[[ SUPPLIED TEXT, beginning ]]
The first kind of malaise is a true and deep dissatisfaction. Our System One is being strained. We are not living out our values, not truly feeling alive. It is the kind of strain that leads to depression and mental illness. An out of control complacency. A loss of vision.

When we are faced with this kind of malaise, we need newness. We need intention. We need to name our vision and step into our values. This kind of malaise is a poison. It can destroy us if we don’t do something about it.

 

The Plain

The other kind of malaise is more complicated. It is a feeling of monotony. The consistency of discipline. And this is brought on by the harsh reality that life is predominantly spent on the plains. We seek the mountains (and even the valleys) because we “feel more alive” when things are extreme. But the plains, the ordinary is the place teeming with life. It is the place where our truest character develops.

On the plains, in the midst of this kind of malaise, we need grit and perseverance. We need a perspective of thankfulness, to see the value of where we are and the opportunity it affords us to live in accordance with our vision and values. We handle this malaise in quite the opposite way of the other: we press into it. We make the most of it and make our choices in the midst of it.

 

Discerning the Difference

So with two very different responses to two very similar-feeling types of malaise, the question becomes how do I discern the difference? While the feeling of normality can be terrifying, it can also be comforting. Which is right? Which kind of malaise am I feeling: the one that tells me I need a change or the one that tells me I’m on the right track?
[[ SUPPLIED TEXT, end ]]
[[ THE RECORDS, beginning ]]
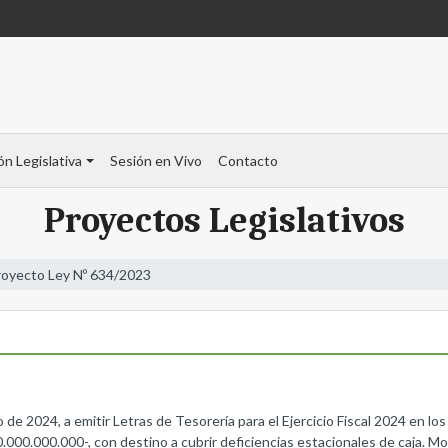
ón Legislativa
Sesión en Vivo
Contacto
Proyectos Legislativos
royecto Ley Nº 634/2023
o de 2024, a emitir Letras de Tesorería para el Ejercicio Fiscal 2024 en los
000.000.000-, con destino a cubrir deficiencias estacionales de caja. Modi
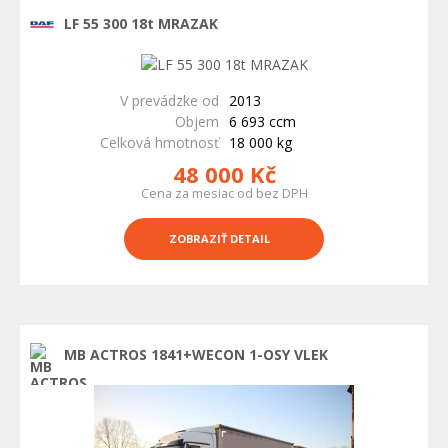
LF 55 300 18t MRAZAK
V prevádzke od
2013
Objem
6 693 ccm
Celková hmotnosť
18 000 kg
48 000 Kč
Cena za mesiac od bez DPH
ZOBRAZIŤ DETAIL
MB ACTROS 1841+WECON 1-OSY VLEK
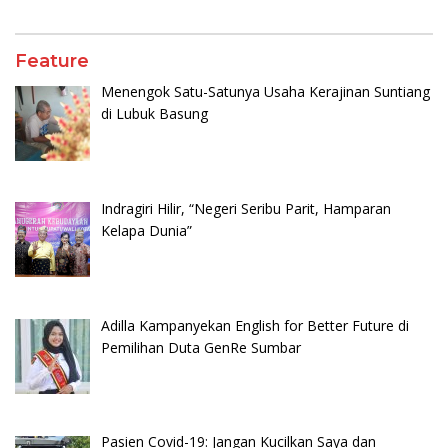
Feature
Menengok Satu-Satunya Usaha Kerajinan Suntiang
di Lubuk Basung
Indragiri Hilir, “Negeri Seribu Parit, Hamparan
Kelapa Dunia”
Adilla Kampanyekan English for Better Future di
Pemilihan Duta GenRe Sumbar
Pasien Covid-19: Jangan Kucilkan Saya dan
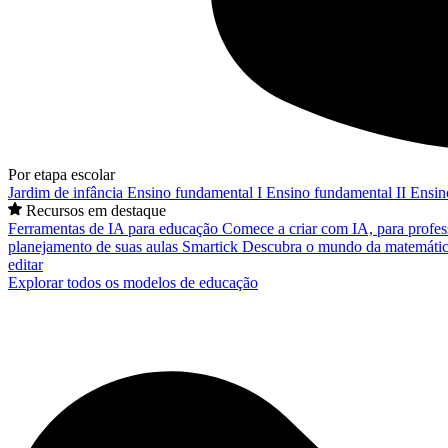
Por etapa escolar
Jardim de infância
Ensino fundamental I
Ensino fundamental II
Ensin
Recursos em destaque
Ferramentas de IA para educação
Comece a criar com IA, para profes
planejamento de suas aulas
Smartick
Descubra o mundo da matemátic
editar
Explorar todos os modelos de educação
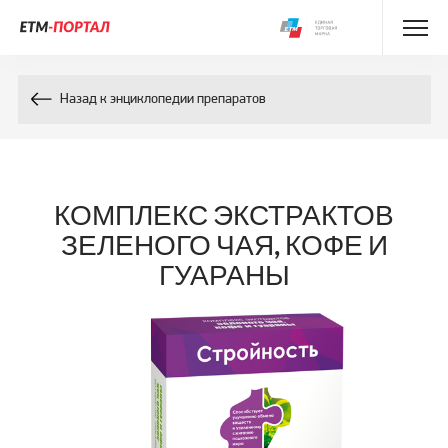
Энциклопедия препаратов
Назад к энциклопедии препаратов
Энциклопедия компонентов
Контакты
КОМПЛЕКС ЭКСТРАКТОВ
ЗЕЛЕНОГО ЧАЯ, КОФЕ И
ГУАРАНЫ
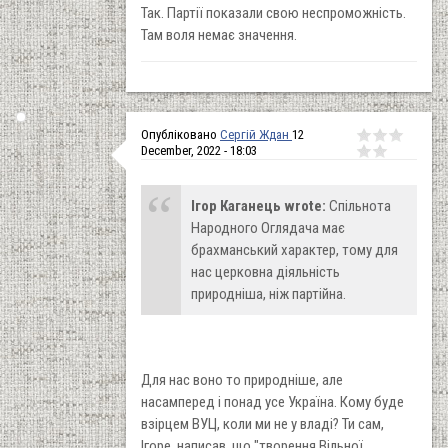
Так. Партії показали свою неспроможність.
Там воля немає значення.
Опубліковано
Сергій Ждан
12
December, 2022 - 18:03
Ігор Каганець wrote:
Спільнота
Народного Оглядача має
брахманський характер, тому для
нас церковна діяльність
природніша, ніж партійна.
Для нас воно то природніше, але
насамперед і понад усе Україна. Кому буде
взірцем ВУЦ, коли ми не у владі? Ти сам,
Ігоре, написав, що "творення Вільної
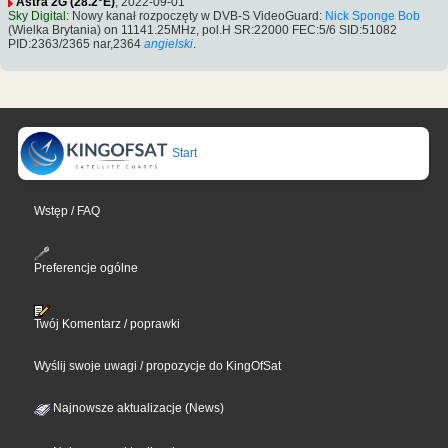
Astra 2G (28.2°E)
, 2022-09-01
Sky Digital
: Nowy kanał rozpoczęty w DVB-S VideoGuard:
Nick Sponge Bob
(Wielka Brytania) on 11141.25MHz, pol.H SR:22000 FEC:5/6 SID:51082
PID:2363/2365 nar,2364
angielski
.
Start
Wstęp / FAQ
Preferencje ogólne
Twój Komentarz / poprawki
Wyślij swoje uwagi / propozycje do KingOfSat
Najnowsze aktualizacje (News)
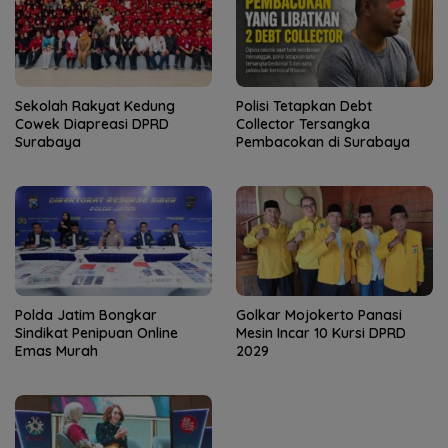
Sekolah Rakyat Kedung
Polisi Tetapkan Debt
Cowek Diapreasi DPRD
Collector Tersangka
Surabaya
Pembacokan di Surabaya
Polda Jatim Bongkar
Golkar Mojokerto Panasi
Sindikat Penipuan Online
Mesin Incar 10 Kursi DPRD
Emas Murah
2029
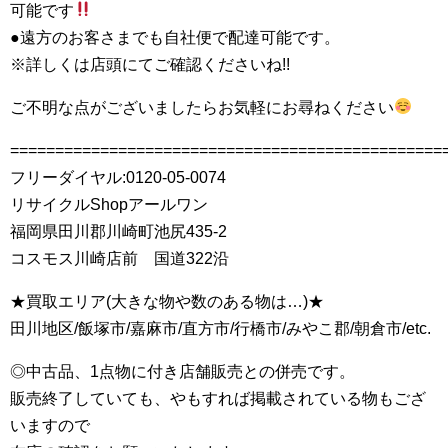
可能です
●遠方のお客さまでも自社便で配達可能です。
※詳しくは店頭にてご確認くださいね!!
ご不明な点がございましたらお気軽にお尋ねください
================================================
フリーダイヤル:0120-05-0074
リサイクルShopアールワン
福岡県田川郡川崎町池尻435-2
コスモス川崎店前 国道322沿
★買取エリア(大きな物や数のある物は…)★
田川地区/飯塚市/嘉麻市/直方市/行橋市/みやこ郡/朝倉市/etc.
◎中古品、1点物に付き店舗販売との併売です。
販売終了していても、やもすれば掲載されている物もござ
いますので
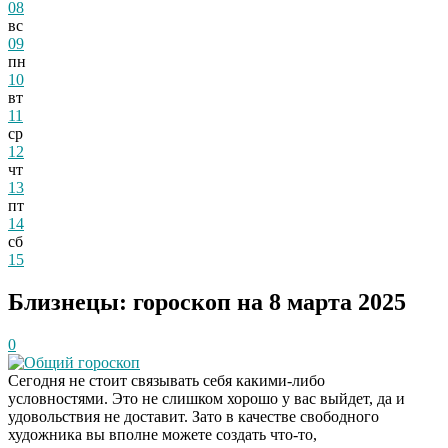
08
вс
09
пн
10
вт
11
ср
12
чт
13
пт
14
сб
15
Близнецы: гороскоп на 8 марта 2025
0
Общий гороскоп
Сегодня не стоит связывать себя какими-либо
условностями. Это не слишком хорошо у вас выйдет, да и
удовольствия не доставит. Зато в качестве свободного
художника вы вполне можете создать что-то,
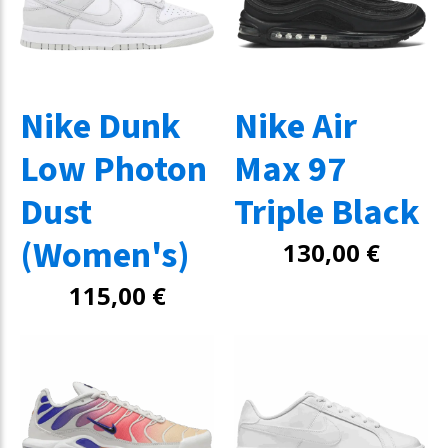
Nike Dunk
Nike Air
Low Photon
Max 97
Dust
Triple Black
(Women's)
130,00
€
115,00
€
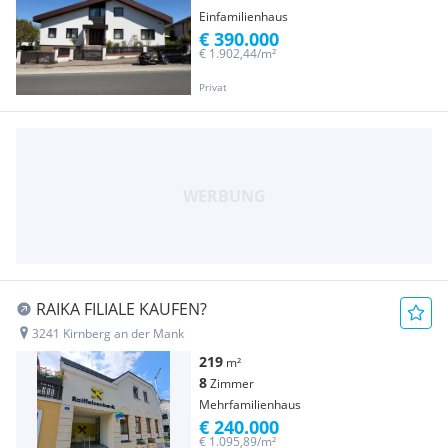
Einfamilienhaus
€ 390.000
€ 1.902,44/m²
Privat
RAIKA FILIALE KAUFEN?
3241 Kirnberg an der Mank
219
m²
8
Zimmer
Mehrfamilienhaus
€ 240.000
€ 1.095,89/m²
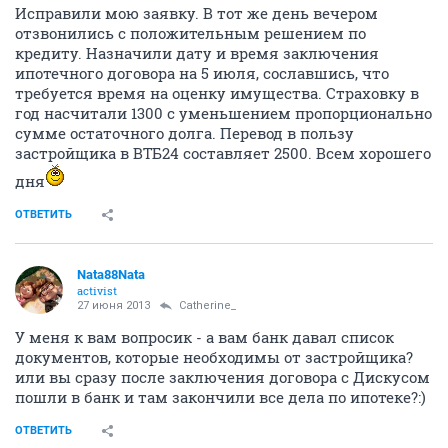
Исправили мою заявку. В тот же день вечером
отзвонились с положительным решением по
кредиту. Назначили дату и время заключения
ипотечного договора на 5 июля, сославшись, что
требуется время на оценку имущества. Страховку в
год насчитали 1300 с уменьшением пропорционально
сумме остаточного долга. Перевод в пользу
застройщика в ВТБ24 составляет 2500. Всем хорошего
дня
ОТВЕТИТЬ
Nata88Nata
activist
27 июня 2013
Catherine_
У меня к вам вопросик - а вам банк давал список
документов, которые необходимы от застройщика?
или вы сразу после заключения договора с Дискусом
пошли в банк и там закончили все дела по ипотеке?:)
ОТВЕТИТЬ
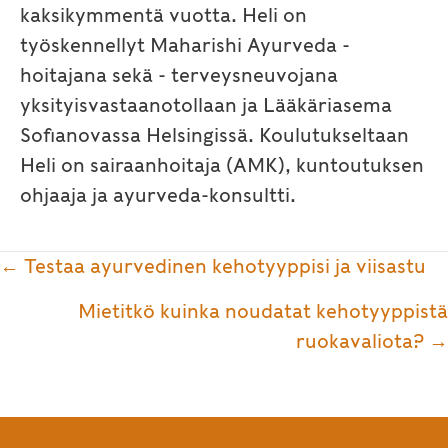
kaksikymmentä vuotta. Heli on
työskennellyt Maharishi Ayurveda -
hoitajana sekä - terveysneuvojana
yksityisvastaanotollaan ja Lääkäriasema
Sofianovassa Helsingissä. Koulutukseltaan
Heli on sairaanhoitaja (AMK), kuntoutuksen
ohjaaja ja ayurveda-konsultti.
Posts
← Testaa ayurvedinen kehotyyppisi ja viisastu
navigation
Mietitkö kuinka noudatat kehotyyppistä
ruokavaliota? →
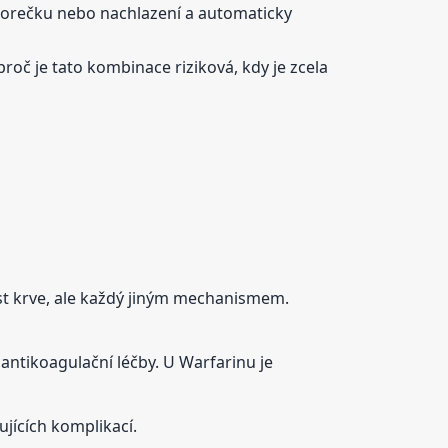
, horečku nebo nachlazení a automaticky
roč je tato kombinace riziková, kdy je zcela
vost krve, ale každý jiným mechanismem.
antikoagulační léčby. U Warfarinu je
ujících komplikací.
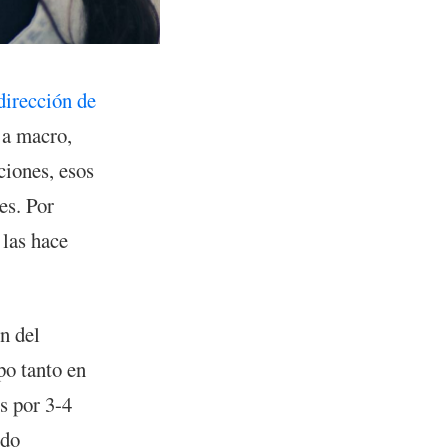
dirección de
 a macro,
ciones, esos
es. Por
 las hace
n del
po tanto en
s por 3-4
ido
[[ THE RECORDS, end ]]
(YOUR TASKS):
A. Recast the records, from their start through the line containing "MB ACTROS 1841+WECON 1-OSY VLEK", as a Markdown table with the columns Row and Line, leaving out blank lines and the pictures.
B. Continue the text on the two kinds of malaise from where it stops.
The records are unrelated to the text about malaise.

(RESPONSES TO THE TASKS):
A.
| Row | Line |
|---|---|
| 1 | ón Legislativa |
| 2 | Sesión en Vivo |
| 3 | Contacto |
| 4 | Proyectos Legislativos |
| 5 | royecto Ley Nº 634/2023 |
| 6 | o de 2024, a emitir Letras de Tesorería para el Ejercicio Fiscal 2024 en los |
| 7 | 000.000.000-, con destino a cubrir deficiencias estacionales de caja. Modi |
| 8 | LF 55 300 18t MRAZAK |
| 9 | V prevádzke od |
| 10 | 2013 |
| 11 | Objem |
| 12 | 6 693 ccm |
| 13 | Celková hmotnosť |
| 14 | 18 000 kg |
| 15 | 48 000 Kč |
| 16 | Cena za mesiac od bez DPH |
| 17 | ZOBRAZIŤ DETAIL |
| 18 | MB ACTROS 1841+WECON 1-OSY VLEK |

B.
This is why intentional vision is so important in our lives. We need a transcendent mission to devote our lives to. Otherwise, it is impossible to discern one malaise from the other. Each feels too similar to the other. Each is a reaction to circumstances, which change like the wind. What we need is something to tether us to the truth.

If your malaise aligns with your vision, you are on the right track. It might not feel particularly exciting. It might feel normal and familiar. That is the fruit of consistency, ironically.

If, however, you are living outside your vision, a malaise is the indicator you need to recalibrate your thinking and your behavior.

The difference-maker is vision. It is the lighthouse that directs us. It is the truth that serves as a compass. We cannot allow malaise to be our masters. Otherwise, we will let it leads us astray in both directions! We need malaise to be an alarm that lets us know we are so on track that living our vision is normalizing or we are so off track that our vision is fading in the distance. Either way, we must name our vision truly and honestly in order to discern the difference.